Le ha provate tutte. La mediazione nel palazzo, il dialogo con il prefetto, i colloqui con il leader, l’arringa al megafono. Poi, dopo oltre dieci ore passate in strada tentando di ricucire, anche don Virginio Colmegna si è dovuto arrendere al no definitivo degli occupanti di via Lecco.
«Abbiamo fatto di tutto per trovare una soluzione - dichiara ai cronisti -. Prima in prefettura, poi in strada. Un lungo lavoro di mediazione andato in fumo». Poi don Colmegna tenta di spiegare e di spiegarsi le ragioni del fallimento. «Abbiamo offerto tutta l’assistenza possibile, ma sta prevalendo uno scontro ideologico tra le varie etnie. Stanno difendendo dei diritti nella maniera sbagliata. Passare la notte in strada non è la soluzione ideale. Ma gli immigrati vogliono una soluzione autogestita come quella di una scuola».
Anche se il presidente della Casa della Carità, con l’aiuto di Graziella Carneri della Cgil e dei volontari di numerose associazioni non profit, aveva tentato in ogni modo di indirizzare gli occupanti verso il «villaggio» di via di Breme. «Si tratta di una soluzione temporanea - aveva spiegato -. Non potete dire sempre no, dite un “sì ma”. Dopo ponete le condizioni. Gli spazi disponibili sono quelli di via Sammartini, almeno per donne e bambini. Poi ci sono le opportunità intermedie come i 130 posti di via di Breme. Qui gli occupanti sono 220, mi sembrava già una buona soluzione».

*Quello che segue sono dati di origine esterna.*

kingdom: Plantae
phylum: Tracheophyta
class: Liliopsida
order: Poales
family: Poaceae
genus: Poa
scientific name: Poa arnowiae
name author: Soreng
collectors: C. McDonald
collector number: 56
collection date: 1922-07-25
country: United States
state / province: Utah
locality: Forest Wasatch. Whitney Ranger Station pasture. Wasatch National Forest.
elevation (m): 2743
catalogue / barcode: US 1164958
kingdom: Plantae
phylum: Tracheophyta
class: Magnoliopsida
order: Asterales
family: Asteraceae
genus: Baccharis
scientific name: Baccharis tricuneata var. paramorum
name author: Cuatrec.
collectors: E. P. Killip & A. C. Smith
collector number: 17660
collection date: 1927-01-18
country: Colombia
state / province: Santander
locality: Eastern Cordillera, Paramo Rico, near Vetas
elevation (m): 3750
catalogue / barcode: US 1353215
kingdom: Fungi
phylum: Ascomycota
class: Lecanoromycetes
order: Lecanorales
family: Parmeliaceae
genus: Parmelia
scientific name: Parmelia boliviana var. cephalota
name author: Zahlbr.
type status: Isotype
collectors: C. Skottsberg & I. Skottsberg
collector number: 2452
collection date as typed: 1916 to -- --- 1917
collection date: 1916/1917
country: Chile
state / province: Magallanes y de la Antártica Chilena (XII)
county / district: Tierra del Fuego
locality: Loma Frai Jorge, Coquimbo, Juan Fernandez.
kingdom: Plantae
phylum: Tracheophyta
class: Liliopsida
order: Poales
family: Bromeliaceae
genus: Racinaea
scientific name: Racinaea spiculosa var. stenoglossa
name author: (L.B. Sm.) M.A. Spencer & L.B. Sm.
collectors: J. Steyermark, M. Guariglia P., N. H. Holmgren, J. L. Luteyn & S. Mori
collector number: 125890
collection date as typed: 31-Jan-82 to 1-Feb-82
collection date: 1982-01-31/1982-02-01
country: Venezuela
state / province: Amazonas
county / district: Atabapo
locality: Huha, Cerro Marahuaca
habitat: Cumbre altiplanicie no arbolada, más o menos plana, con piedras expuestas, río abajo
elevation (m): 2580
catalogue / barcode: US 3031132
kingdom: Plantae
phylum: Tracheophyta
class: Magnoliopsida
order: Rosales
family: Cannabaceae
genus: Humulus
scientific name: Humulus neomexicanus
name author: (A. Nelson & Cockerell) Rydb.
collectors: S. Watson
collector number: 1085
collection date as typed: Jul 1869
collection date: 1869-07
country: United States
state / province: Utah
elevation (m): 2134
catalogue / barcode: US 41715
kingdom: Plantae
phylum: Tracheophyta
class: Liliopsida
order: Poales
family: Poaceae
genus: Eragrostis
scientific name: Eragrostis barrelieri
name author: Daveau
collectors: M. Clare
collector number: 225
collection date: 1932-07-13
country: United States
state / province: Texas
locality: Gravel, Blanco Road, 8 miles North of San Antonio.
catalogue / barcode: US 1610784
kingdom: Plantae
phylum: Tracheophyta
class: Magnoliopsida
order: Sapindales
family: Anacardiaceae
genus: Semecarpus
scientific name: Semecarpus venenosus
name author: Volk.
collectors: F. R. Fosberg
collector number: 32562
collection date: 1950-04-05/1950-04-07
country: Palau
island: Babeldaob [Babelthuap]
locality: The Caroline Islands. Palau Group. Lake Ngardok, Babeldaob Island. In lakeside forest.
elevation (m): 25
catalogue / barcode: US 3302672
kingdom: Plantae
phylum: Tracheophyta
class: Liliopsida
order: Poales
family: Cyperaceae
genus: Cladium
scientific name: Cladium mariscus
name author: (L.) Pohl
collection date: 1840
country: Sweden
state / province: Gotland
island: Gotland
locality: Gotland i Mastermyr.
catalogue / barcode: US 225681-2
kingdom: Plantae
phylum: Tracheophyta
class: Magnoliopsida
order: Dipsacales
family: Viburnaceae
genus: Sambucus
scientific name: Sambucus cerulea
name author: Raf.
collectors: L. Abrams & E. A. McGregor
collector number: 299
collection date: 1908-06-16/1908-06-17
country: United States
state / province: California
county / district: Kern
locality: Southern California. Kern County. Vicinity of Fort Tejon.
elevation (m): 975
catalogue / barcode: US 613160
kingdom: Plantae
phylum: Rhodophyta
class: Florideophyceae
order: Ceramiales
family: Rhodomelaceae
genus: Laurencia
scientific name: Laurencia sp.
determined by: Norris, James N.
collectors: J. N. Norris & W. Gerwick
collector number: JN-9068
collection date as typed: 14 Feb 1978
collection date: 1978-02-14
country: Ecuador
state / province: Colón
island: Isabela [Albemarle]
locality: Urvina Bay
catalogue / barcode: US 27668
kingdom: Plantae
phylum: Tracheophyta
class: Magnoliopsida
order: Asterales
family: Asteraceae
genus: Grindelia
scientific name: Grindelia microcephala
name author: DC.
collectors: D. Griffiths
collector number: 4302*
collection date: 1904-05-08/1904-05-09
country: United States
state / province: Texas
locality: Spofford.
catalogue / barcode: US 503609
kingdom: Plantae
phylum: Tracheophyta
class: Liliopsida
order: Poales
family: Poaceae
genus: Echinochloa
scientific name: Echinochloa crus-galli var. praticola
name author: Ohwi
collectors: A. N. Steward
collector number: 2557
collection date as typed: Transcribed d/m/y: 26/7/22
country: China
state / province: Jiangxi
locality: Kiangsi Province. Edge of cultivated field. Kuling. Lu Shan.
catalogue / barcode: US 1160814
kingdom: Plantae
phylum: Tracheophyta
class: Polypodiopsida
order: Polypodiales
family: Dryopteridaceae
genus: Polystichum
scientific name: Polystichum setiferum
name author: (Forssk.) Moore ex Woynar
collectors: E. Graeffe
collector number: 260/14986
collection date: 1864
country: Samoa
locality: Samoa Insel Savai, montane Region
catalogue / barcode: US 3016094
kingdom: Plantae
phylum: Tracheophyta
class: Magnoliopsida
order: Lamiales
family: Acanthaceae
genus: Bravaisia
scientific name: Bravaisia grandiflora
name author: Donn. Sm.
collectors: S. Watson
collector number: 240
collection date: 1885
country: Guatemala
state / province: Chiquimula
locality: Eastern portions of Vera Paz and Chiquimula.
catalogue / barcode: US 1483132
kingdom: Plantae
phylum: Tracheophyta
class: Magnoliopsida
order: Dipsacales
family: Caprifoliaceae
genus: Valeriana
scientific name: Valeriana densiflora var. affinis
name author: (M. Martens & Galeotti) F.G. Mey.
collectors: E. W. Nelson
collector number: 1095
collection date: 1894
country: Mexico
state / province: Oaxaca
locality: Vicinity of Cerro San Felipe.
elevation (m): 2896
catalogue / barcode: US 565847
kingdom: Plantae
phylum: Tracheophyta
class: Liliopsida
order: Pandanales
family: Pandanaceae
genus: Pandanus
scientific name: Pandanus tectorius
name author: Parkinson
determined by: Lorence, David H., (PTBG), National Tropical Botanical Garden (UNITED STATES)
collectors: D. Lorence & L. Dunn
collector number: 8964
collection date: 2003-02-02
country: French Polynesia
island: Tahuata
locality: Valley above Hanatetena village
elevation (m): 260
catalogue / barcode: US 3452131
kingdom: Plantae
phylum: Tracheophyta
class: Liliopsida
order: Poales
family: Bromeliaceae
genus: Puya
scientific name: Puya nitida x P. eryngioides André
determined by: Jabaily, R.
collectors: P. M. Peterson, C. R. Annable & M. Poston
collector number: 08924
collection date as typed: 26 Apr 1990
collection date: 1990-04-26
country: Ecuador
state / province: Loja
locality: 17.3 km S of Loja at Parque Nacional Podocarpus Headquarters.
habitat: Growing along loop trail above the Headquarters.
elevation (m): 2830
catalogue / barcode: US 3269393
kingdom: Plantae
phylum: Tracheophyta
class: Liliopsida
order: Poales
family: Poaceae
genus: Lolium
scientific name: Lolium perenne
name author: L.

L’ultima stoccata per le istituzioni: «È un problema molto grosso, dovrà riguardare anche Regione e Provincia. Oggi si è arrivati a una soluzione improvvisata, non preparata, sottovalutando il problema. C’è a disposizione un milione di euro stanziati dal governo. Forse serve meno durezza e meno ideologia da parte delle istituzioni per trovare una soluzione». Alla fine, è quasi notte, le energie residue se ne vanno per cercare di convincere almeno le madri dei cinque bambini ad accettare un posto in via Sammartini.